In der Nachbarschaft planschten an diesem heißen Sommertag gerade Kinder in einem kleinen Pool. Vater Jakisch schraubte währenddessen an seinem Auto. Die junge Familie hat vor etwa drei Jahren vom Großvater das Grundstück übernommen und steckt noch mitten im Um- und Ausbau. Doch auch ohne familiäre Wurzeln gibt es Zuzug nach Dietrichsroda. Zuvor in Zscheiplitz wohnend, hat René Ulrich mit Frau Grit und den zwölfjährigen Zwillingen Anastasia und Lisa-Marie im November 2013 in der früheren Dorfschule eine der vier Wohnungen bezogen, die Eigentümer Matthias Porse dort ausgebaut hat. „Wir haben hier genau das Passende gefunden“, so Ulrich. Die Neubürger, die vor allem die Ruhe und das Umfeld loben, haben auch rasch den richtigen Draht zu den Dietrichsrodaern gefunden, sind inzwischen aktive Mitglieder im Heimat- und Feuerwehrverein.

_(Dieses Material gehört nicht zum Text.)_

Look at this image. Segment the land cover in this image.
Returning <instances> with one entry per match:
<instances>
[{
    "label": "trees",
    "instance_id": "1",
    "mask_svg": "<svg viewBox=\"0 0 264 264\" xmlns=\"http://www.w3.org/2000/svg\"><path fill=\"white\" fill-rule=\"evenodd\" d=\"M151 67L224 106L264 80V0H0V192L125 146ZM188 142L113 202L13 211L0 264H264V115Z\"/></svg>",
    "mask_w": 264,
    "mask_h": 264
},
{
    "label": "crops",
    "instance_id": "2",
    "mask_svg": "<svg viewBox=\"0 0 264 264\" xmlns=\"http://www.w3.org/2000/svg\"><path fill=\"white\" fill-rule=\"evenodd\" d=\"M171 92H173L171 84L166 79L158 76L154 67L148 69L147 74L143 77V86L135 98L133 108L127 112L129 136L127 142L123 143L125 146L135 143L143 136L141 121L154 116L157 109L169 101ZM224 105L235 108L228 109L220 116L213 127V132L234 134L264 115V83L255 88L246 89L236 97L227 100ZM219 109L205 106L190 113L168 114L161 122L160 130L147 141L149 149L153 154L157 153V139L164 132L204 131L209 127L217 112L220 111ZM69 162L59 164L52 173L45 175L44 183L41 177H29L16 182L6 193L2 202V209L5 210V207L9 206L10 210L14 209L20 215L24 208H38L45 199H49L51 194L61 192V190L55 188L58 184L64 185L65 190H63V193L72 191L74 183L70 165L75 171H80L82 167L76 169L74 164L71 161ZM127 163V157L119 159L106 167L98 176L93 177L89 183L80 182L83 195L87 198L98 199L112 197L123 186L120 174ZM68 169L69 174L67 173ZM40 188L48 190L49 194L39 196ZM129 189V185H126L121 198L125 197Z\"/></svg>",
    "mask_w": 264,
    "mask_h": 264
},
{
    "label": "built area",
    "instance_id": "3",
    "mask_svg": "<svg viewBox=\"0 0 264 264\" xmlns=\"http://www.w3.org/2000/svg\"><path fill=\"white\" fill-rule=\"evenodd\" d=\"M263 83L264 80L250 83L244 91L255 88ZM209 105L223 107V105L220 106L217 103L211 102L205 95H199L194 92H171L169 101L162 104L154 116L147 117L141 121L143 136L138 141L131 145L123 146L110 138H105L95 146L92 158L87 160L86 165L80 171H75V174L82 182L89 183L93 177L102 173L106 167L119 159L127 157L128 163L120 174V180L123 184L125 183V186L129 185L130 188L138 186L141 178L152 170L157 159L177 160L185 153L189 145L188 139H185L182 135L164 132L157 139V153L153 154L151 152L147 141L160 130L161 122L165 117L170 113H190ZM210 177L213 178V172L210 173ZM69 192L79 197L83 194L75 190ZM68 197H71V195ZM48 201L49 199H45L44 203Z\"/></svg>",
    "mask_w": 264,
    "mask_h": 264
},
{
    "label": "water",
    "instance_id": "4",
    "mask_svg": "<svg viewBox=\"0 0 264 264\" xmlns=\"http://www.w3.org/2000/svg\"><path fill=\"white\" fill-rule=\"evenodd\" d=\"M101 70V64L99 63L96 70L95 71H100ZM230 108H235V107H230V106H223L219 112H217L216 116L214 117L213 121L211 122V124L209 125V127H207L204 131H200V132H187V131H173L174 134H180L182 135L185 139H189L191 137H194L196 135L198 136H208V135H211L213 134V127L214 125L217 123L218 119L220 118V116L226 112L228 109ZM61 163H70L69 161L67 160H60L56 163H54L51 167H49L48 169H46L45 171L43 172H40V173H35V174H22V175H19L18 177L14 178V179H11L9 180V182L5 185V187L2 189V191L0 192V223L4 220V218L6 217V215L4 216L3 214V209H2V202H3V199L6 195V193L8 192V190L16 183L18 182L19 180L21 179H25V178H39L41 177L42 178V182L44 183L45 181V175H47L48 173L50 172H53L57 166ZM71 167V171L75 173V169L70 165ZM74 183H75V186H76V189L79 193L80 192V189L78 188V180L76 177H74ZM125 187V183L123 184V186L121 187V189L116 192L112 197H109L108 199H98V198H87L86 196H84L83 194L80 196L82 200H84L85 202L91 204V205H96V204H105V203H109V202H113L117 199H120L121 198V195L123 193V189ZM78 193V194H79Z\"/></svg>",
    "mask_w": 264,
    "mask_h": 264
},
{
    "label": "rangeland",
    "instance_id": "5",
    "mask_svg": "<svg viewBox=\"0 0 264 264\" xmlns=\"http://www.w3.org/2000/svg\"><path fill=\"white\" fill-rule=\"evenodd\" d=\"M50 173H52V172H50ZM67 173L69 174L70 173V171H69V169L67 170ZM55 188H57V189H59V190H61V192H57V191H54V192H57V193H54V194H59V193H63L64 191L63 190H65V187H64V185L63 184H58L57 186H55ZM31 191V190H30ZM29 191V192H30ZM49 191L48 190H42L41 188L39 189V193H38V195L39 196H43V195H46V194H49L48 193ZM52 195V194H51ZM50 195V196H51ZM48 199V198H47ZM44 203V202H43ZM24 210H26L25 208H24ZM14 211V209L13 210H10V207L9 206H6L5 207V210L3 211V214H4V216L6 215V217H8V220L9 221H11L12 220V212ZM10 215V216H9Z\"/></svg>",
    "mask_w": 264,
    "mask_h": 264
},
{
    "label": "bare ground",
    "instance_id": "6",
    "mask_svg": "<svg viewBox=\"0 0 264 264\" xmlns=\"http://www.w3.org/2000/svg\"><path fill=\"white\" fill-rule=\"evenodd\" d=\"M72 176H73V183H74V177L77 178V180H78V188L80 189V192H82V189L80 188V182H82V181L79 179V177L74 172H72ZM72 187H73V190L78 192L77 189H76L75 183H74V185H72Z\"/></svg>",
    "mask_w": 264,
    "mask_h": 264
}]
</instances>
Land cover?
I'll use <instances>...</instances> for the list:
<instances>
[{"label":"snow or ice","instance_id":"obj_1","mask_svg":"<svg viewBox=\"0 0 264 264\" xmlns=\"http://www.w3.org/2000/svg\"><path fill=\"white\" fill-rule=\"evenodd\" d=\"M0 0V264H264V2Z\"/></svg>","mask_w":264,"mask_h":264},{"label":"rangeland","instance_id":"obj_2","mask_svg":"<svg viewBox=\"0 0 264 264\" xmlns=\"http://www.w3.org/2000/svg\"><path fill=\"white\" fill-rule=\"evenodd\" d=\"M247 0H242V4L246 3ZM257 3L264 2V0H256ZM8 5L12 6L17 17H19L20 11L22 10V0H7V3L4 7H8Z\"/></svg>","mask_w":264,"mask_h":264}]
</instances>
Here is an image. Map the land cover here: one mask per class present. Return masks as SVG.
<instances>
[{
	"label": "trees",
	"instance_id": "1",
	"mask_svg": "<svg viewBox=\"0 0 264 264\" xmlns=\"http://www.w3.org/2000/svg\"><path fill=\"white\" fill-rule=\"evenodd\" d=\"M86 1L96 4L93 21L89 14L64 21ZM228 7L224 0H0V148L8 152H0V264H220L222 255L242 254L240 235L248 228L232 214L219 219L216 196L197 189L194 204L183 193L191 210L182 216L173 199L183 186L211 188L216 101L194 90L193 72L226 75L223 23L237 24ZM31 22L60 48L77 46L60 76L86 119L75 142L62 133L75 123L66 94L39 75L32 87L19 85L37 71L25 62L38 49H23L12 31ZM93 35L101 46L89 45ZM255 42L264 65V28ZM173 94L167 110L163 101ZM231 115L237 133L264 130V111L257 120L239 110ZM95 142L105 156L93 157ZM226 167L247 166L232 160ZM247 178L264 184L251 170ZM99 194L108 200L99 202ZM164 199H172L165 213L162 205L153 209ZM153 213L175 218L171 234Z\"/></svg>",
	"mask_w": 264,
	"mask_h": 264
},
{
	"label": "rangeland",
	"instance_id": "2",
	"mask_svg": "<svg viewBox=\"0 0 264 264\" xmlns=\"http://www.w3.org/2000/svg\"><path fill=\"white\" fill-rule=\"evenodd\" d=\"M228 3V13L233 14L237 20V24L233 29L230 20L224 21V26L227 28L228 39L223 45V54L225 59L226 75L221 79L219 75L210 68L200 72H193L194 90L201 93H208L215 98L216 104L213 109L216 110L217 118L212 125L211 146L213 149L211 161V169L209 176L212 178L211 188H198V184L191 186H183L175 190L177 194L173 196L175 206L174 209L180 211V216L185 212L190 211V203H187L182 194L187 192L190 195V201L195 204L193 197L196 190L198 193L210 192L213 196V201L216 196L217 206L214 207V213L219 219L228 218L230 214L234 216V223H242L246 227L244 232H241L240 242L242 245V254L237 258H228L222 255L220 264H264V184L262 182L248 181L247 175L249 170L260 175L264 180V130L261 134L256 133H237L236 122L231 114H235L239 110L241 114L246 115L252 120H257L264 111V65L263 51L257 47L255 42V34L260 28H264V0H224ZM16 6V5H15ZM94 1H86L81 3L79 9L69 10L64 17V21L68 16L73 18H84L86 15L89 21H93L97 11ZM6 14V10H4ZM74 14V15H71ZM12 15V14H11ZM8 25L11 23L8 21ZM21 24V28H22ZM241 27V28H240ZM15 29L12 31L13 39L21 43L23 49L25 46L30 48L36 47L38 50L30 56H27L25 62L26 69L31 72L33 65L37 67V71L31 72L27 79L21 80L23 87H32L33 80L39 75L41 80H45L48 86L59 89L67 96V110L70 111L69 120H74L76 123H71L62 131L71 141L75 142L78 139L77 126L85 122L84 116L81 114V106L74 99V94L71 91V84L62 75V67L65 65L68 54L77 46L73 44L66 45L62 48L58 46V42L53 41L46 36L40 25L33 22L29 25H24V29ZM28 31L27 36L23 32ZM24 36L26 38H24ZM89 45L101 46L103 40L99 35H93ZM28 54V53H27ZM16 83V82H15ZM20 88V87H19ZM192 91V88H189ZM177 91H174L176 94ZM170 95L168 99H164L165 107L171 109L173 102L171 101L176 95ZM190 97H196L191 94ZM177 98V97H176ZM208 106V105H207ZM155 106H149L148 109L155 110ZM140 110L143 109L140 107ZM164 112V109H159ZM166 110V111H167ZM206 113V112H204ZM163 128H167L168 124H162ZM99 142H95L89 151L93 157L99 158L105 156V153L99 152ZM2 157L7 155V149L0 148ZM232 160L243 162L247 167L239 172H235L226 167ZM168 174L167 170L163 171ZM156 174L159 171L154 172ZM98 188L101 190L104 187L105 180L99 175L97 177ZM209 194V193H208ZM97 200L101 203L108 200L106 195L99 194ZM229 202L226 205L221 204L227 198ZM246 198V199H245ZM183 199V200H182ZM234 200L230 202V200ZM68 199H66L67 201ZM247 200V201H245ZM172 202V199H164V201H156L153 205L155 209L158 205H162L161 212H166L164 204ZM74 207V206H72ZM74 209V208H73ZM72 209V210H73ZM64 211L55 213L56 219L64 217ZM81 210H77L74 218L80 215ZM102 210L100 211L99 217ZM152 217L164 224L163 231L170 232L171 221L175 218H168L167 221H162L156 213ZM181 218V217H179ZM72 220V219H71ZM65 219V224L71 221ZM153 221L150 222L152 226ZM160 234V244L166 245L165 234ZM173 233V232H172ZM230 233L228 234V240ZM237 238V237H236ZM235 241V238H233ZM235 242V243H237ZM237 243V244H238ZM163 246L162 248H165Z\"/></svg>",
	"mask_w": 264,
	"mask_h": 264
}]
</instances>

Der Hof nebenan von Familie Porse, die ein Elektrounternehmen betreibt, gehört mit der Hausmarke 1861 zu den größten Hofanlagen. Die gut sanierte Bausubstanz überrascht mit außergewöhnlichen historischen Details. Die durch Pferde und andere Haustiere genutzten Ställe weisen Kreuzgewölbe auf, über denen früher Kutscher und andere Bedienstete gewohnt haben. Matthias Porse berichtet über geheimnisvolle Kelleranlagen, deren Größe und Alter bis heute nicht restlos geklärt sind und in denen sich in Notfällen früher Menschen versteckt haben sollen.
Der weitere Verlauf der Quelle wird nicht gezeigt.